A fork of Android might be needed.

1 Like

In KDE (I don’t know if this applies to other Linux graphical desktops) a shortcut to a website will be in the form of a small text file with extension “desktop” which you can run by clicking it, just like in Windows or OSX with URL shortcuts on the desktop (by the way, the most convenient way to create such links is with the Firefox plug-in, lcwmcfpon. Hand-editing such desktop files is idiotic and tedious. Drag-and-drop does not work to produce a working link).

OK, so I want a window manager, and maybe i3 is the one, that will allow somewhat similar point-and-shoot functionality, even if done by keyboard, in a window. Maybe a tiny desktop in a window, at the lower-limit of visibility, would be possible, or maybe I’m asking too much.

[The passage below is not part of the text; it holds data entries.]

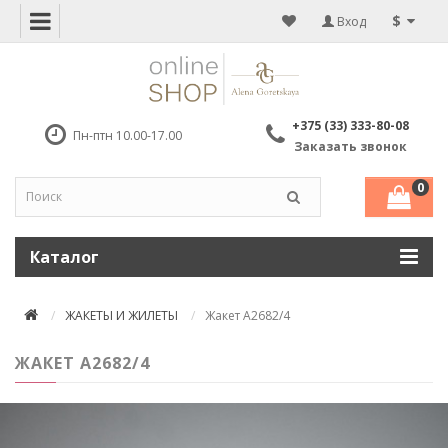
$
Вход
+375 (33) 333-80-08
Пн-птн 10.00-17.00
Заказать звонок
0
Каталог
ЖАКЕТЫ И ЖИЛЕТЫ
Жакет А2682/4
ЖАКЕТ А2682/4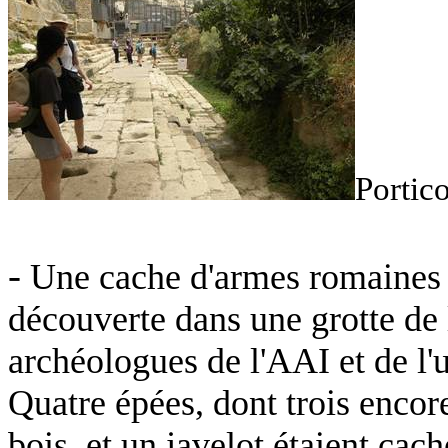
Portico
-
Une cache d'armes romaines d
découverte dans une grotte de 
archéologues de l'AAI et de l'u
Quatre épées, dont trois encor
bois, et un javelot étaient cac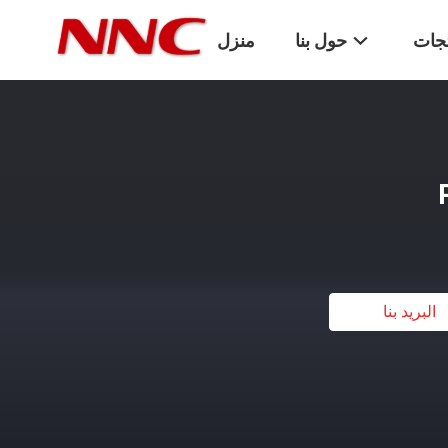
تجات
حول بنا
منزل
البريد بنا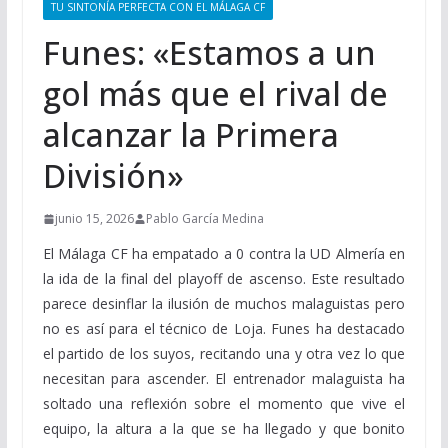
TU SINTONÍA PERFECTA CON EL MÁLAGA CF
Funes: «Estamos a un
gol más que el rival de
alcanzar la Primera
División»
junio 15, 2026
Pablo García Medina
El Málaga CF ha empatado a 0 contra la UD Almería en
la ida de la final del playoff de ascenso. Este resultado
parece desinflar la ilusión de muchos malaguistas pero
no es así para el técnico de Loja. Funes ha destacado
el partido de los suyos, recitando una y otra vez lo que
necesitan para ascender. El entrenador malaguista ha
soltado una reflexión sobre el momento que vive el
equipo, la altura a la que se ha llegado y que bonito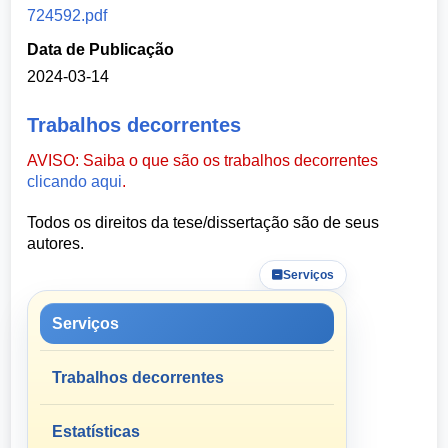
724592.pdf
Data de Publicação
2024-03-14
Trabalhos decorrentes
AVISO: Saiba o que são os trabalhos decorrentes
clicando aqui
.
Todos os direitos da tese/dissertação são de seus
autores.
Serviços
Serviços
Trabalhos decorrentes
Estatísticas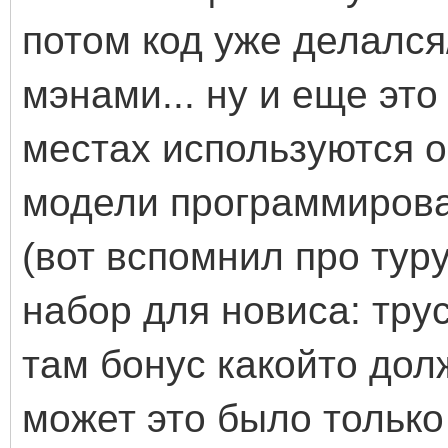
потом код уже делался
мэнами... ну и еще это
местах используются 
модели программирова
(вот вспомнил про тур
набор для новиса: трус
там бонус какойто дол
может это было только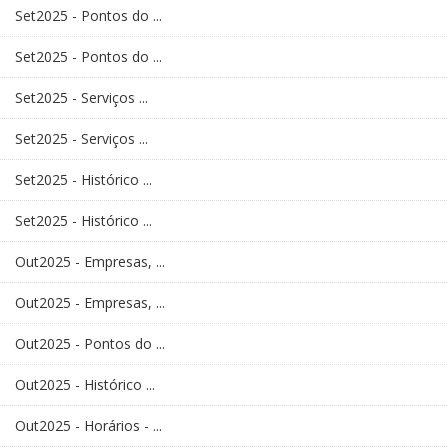
Set2025 - Pontos do ...
Set2025 - Pontos do ...
Set2025 - Serviços ...
Set2025 - Serviços ...
Set2025 - Histórico ...
Set2025 - Histórico ...
Out2025 - Empresas, ...
Out2025 - Empresas, ...
Out2025 - Pontos do ...
Out2025 - Histórico ...
Out2025 - Horários - ...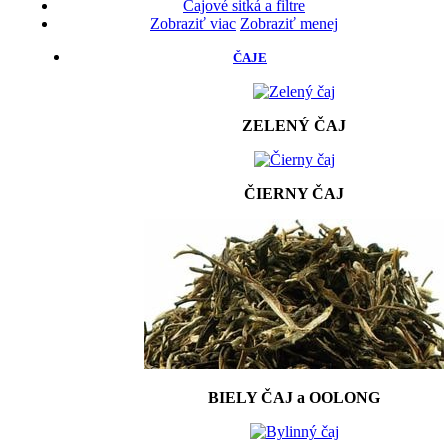
Čajové sitká a filtre
Zobraziť viac
Zobraziť menej
ČAJE
ZELENÝ ČAJ
ČIERNY ČAJ
BIELY ČAJ a OOLONG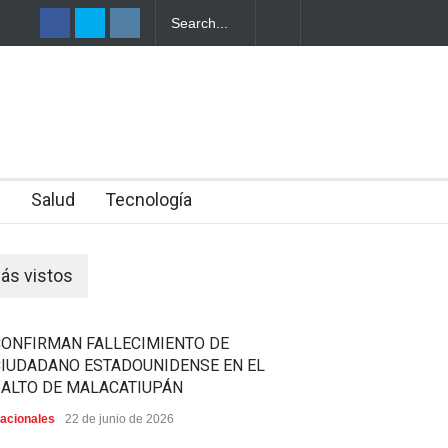
TRO DE UNA
n
Salud
Tecnología
ás vistos
CONFIRMAN FALLECIMIENTO DE
CIUDADANO ESTADOUNIDENSE EN EL
SALTO DE MALACATIUPÁN
acionales
22 de junio de 2026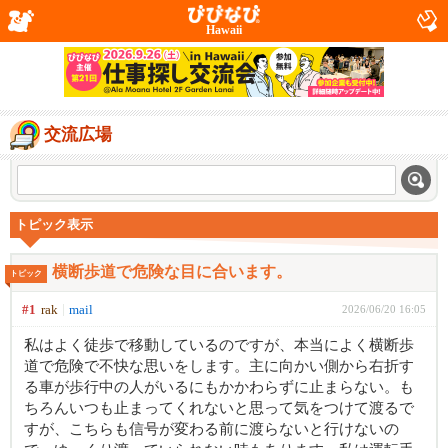
Hawaii
交流広場
トピック表示
横断歩道で危険な目に合います。
トピック
#1
rak
mail
2026/06/20 16:05
私はよく徒歩で移動しているのですが、本当によく横断歩
道で危険で不快な思いをします。主に向かい側から右折す
る車が歩行中の人がいるにもかかわらずに止まらない。も
ちろんいつも止まってくれないと思って気をつけて渡るで
すが、こちらも信号が変わる前に渡らないと行けないの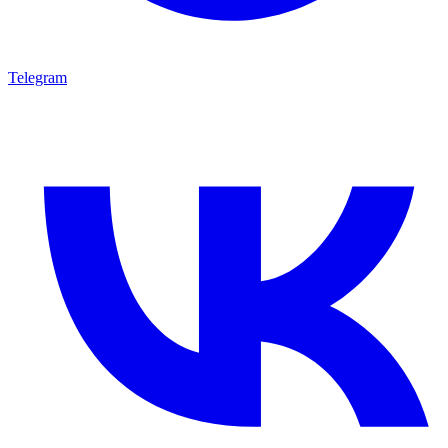
Telegram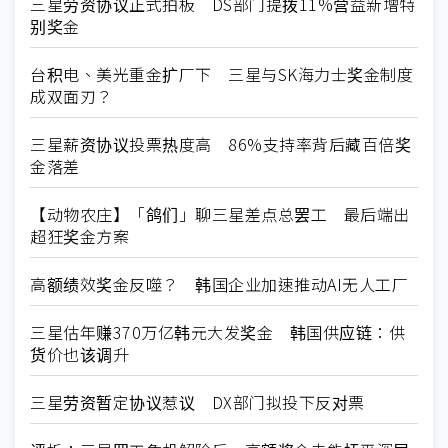
三星劳资协议正式拍板 DS部门提拨11%营益新增特
别奖金
台积电、美光重金扩厂下 三星与SK海力士奖金制度
成双面刃？
三星薪资协议投票热度高 86%支持率背后藏百倍奖
金落差
【动物农庄】「鸽们」聊三星差点总罢工 最后端出
超狂奖金方案
高额绩效奖金反噬？ 韩国企业加速推动AI无人工厂
三星估年赚370万亿韩元大发奖金 韩国供应链：供
货价也该调升
三星劳资暂定协议惹议 DX部门拟投下反对票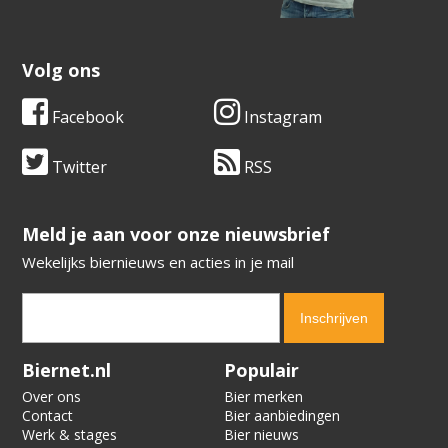
Volg ons
Facebook
Instagram
Twitter
RSS
​​​​​​​Meld je aan voor onze nieuwsbrief
Wekelijks biernieuws en acties in je mail
Verification code:
3198
Biernet.nl
Populair
Over ons
Bier merken
Contact
Bier aanbiedingen
Werk & stages
Bier nieuws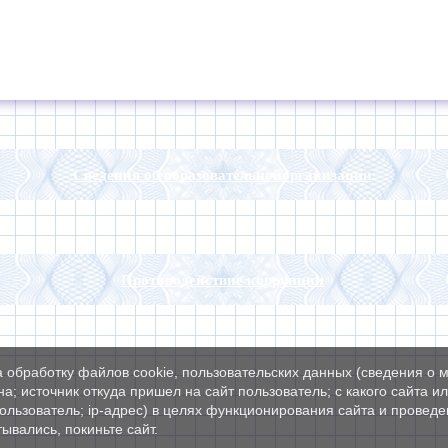
Сведения об образовательнойорганизации
Противодействие коррупции
а обработку файлов cookie, пользовательских данных (сведения о м
а; источник откуда пришел на сайт пользователь; с какого сайта и
пользователь; ip-адрес) в целях функционирования сайта и проведе
ывались, покиньте сайт.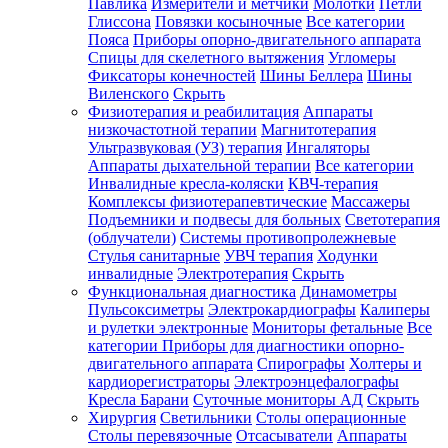
Павлика
Измерители и метчики
Молотки
Петли
Глиссона
Повязки косыночные
Все категории
Пояса
Приборы опорно-двигательного аппарата
Спицы для скелетного вытяжения
Угломеры
Фиксаторы конечностей
Шины Беллера
Шины
Виленского
Скрыть
Физиотерапия и реабилитация
Аппараты
низкочастотной терапии
Магнитотерапия
Ультразвуковая (УЗ) терапия
Ингаляторы
Аппараты дыхательной терапии
Все категории
Инвалидные кресла-коляски
КВЧ-терапия
Комплексы физиотерапевтические
Массажеры
Подъемники и подвесы для больных
Светотерапия
(облучатели)
Системы противопролежневые
Стулья санитарные
УВЧ терапия
Ходунки
инвалидные
Электротерапия
Скрыть
Функциональная диагностика
Динамометры
Пульсоксиметры
Электрокардиографы
Калиперы
и рулетки электронные
Мониторы фетальные
Все
категории
Приборы для диагностики опорно-
двигательного аппарата
Спирографы
Холтеры и
кардиорегистраторы
Электроэнцефалографы
Кресла Барани
Суточные мониторы АД
Скрыть
Хирургия
Светильники
Столы операционные
Столы перевязочные
Отсасыватели
Аппараты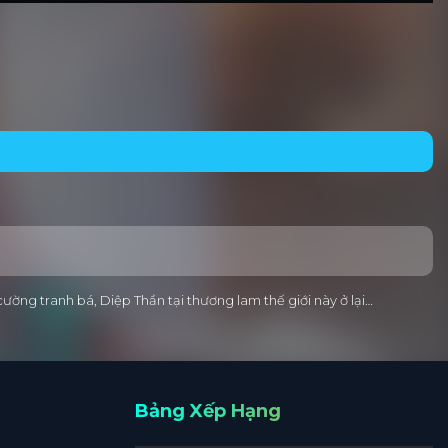
cường tranh bá, Diệp Thần tại thương lam thế giới này ở lại…
Bảng Xếp Hạng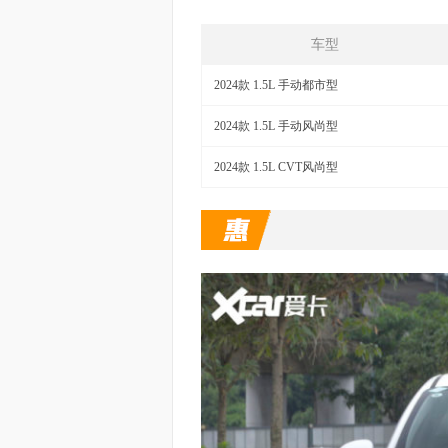
车型
2024款 1.5L 手动都市型
2024款 1.5L 手动风尚型
2024款 1.5L CVT风尚型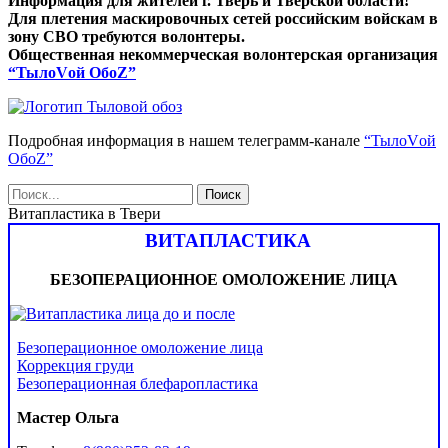
Информация для жителей г. Тверь и Тверской области!
Для плетения маскировочных сетей российским войскам в
зону СВО требуются волонтеры.
Общественная некоммерческая волонтерская организация
“ТылоVой ОбоZ”
Подробная информация в нашем телеграмм-канале
“ТылоVой
ОбоZ”
Витапластика в Твери
ВИТАПЛАСТИКА
БЕЗОПЕРАЦИОННОЕ ОМОЛОЖЕНИЕ ЛИЦА
Безоперационное омоложение лица
Коррекция груди
Безоперационная блефаропластика
Мастер Ольга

We’re so off topic here now :joy_cat: Anyways, I’m not sure how to do that in i3; I don’t usually use bookmarks that way. In fact, I usually just start typing away in Chrome, and the thing I’m looking for is magically offered up. I get the appeals of a more visual approach, it’s just it feels overwhelming and cluttered for my poor mind that’s already at seventeen different places…

Well, the windows in a window manager are certainly containers, of a kind, and apps run in them, so that’s sorted. :smile:

It’s probably just habit on my part. It’s only recently that I really got into bash-history reverse search, so I’ll try the spontaneous browser typing, which I already do to a degree, and see how I go.